*** DATA FOR ANALYSIS Section Begins ***

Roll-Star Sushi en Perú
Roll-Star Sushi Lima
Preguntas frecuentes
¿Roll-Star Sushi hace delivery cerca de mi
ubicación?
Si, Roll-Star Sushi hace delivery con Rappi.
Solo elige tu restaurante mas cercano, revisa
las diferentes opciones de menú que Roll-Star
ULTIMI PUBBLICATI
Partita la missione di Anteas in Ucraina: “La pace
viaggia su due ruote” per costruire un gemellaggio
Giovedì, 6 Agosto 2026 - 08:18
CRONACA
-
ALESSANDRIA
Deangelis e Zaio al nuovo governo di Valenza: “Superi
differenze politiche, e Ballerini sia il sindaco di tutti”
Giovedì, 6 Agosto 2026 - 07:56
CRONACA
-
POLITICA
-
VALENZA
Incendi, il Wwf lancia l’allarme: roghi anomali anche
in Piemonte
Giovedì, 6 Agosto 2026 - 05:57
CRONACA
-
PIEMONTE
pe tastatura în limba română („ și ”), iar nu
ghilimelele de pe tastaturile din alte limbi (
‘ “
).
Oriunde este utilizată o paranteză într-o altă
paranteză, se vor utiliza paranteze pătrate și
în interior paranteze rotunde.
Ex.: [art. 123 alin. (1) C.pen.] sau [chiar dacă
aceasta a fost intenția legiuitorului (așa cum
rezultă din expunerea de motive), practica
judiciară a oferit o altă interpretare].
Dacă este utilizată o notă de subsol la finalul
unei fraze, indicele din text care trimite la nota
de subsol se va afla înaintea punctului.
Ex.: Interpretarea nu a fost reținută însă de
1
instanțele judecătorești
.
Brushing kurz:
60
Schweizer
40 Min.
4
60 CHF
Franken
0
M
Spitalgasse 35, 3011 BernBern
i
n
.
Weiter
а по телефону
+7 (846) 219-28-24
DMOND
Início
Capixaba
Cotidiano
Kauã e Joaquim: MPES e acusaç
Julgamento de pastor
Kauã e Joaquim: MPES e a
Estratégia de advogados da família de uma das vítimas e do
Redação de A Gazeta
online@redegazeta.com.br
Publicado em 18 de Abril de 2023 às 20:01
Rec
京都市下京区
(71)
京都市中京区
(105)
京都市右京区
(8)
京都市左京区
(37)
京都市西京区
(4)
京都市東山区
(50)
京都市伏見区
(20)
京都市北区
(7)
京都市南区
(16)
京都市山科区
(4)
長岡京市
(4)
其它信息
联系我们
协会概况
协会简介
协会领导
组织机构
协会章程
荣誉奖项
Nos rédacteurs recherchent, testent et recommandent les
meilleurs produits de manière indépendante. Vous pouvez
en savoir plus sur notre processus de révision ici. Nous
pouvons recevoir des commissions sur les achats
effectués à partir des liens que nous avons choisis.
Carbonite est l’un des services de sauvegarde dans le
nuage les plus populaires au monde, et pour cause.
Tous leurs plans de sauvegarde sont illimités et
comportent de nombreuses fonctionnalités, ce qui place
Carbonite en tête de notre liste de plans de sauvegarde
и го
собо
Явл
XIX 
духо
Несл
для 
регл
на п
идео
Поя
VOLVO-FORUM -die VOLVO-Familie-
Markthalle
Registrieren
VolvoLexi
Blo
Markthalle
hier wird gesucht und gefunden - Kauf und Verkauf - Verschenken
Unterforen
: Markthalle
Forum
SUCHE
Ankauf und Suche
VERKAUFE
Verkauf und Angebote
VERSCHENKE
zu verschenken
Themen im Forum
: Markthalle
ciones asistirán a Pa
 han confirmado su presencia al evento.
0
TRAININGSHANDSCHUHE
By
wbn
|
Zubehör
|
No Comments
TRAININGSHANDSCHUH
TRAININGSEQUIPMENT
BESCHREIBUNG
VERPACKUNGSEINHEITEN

*** DATA FOR ANALYSIS Section Ends ***

Every line that includes "utilizată" must be copied from the material above.

**YOUR SOLUTION**
Oriunde este utilizată o paranteză într-o altă
Dacă este utilizată o notă de subsol la finalul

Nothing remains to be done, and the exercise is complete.